JUDITH LEYSTER - A Woman Painter in Holland's Golden Age
aetas aurea ix
Frima Fox Hofrichter
1989. 4to. 140 pp. text, 159 plates and ills. (18 in color). Cloth bound with dustjacket
ISBN 90 70288 62 1
Judith Leyster's (1609-1660) compelling oeuvre covers a wide range of interests: genre, still-life and portrait paintings; botanical drawings in watercolor and silverpoint; and at least one etching. Her work ranges from modest pieces to the iconographically complex. She painted card sharps and backgammon players; boys playing flutes, lutes or violins; men attempting to seduce women; and mothers sewing and combing their children's hair. She delighted in the play of sunlight on a wall and the mysterious shadows of night animated by the flickering of a candle flame. Although she is perhaps best known as a follower of Frans Hals, her innovative, small nocturnal paintings are perhaps her most significant contribution to Dutch art. Her successful depiction of genre scenes of both the jovial and the subdued is a testament to the breadth of her talent and versatility.
The main text contains three chapters: her life, her painting and her critical fortune. Then the catalogue raisonné, a list of forty relevant documents, and a household inventory. Finally there is a bibliography and three indexes.

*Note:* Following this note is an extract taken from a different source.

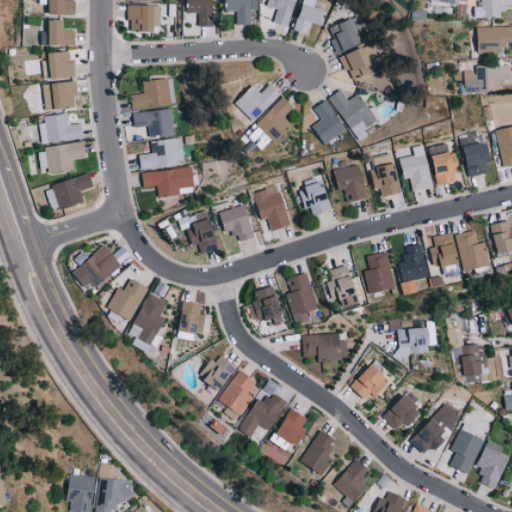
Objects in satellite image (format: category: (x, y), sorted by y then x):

Her life, before her marriage in a household where her father was a bankrupt and, in her marriage to the artist Jan Miense Molenaer, who was constantly charged with non-payment of debts, seems always to have been stressed by the possibility of financial ruin; five children (three died young), too must have contributed to her struggle with a professional life. As a result, Leyster is less prolific than her early years suggest.
Leyster's work in those early years saw the influence of both Frans Hals and the Utrecht Caravaggisti - a combination which created some emotionally-charged nocturnal, domestic scenes as well as happy-go-lucky violin players. The question of Leyster's own status in the guild, and as an artist with students, is examined from both an art historical and feminist perspective, as is the critical response to her work for the last three hundred years. Leyster, a forgotten painter until the end of the nineteenth century, is perhaps only beginning to be appreciated in our time - to become what she always wished and what her name implies: a "leading star".
The catalogue raisonné includes forty-eight authentic known works; seven problem pieces; twelve lost works, known only from 17th and 18th century descriptions; and eighteen misattributed works. Copies, variants and engravings of each are recorded. For the first time, the complete record of the Leyster-Molenaer estate, inventoried in 1668, totalling 340 household items including over hundred paintings, is transcribed and translated.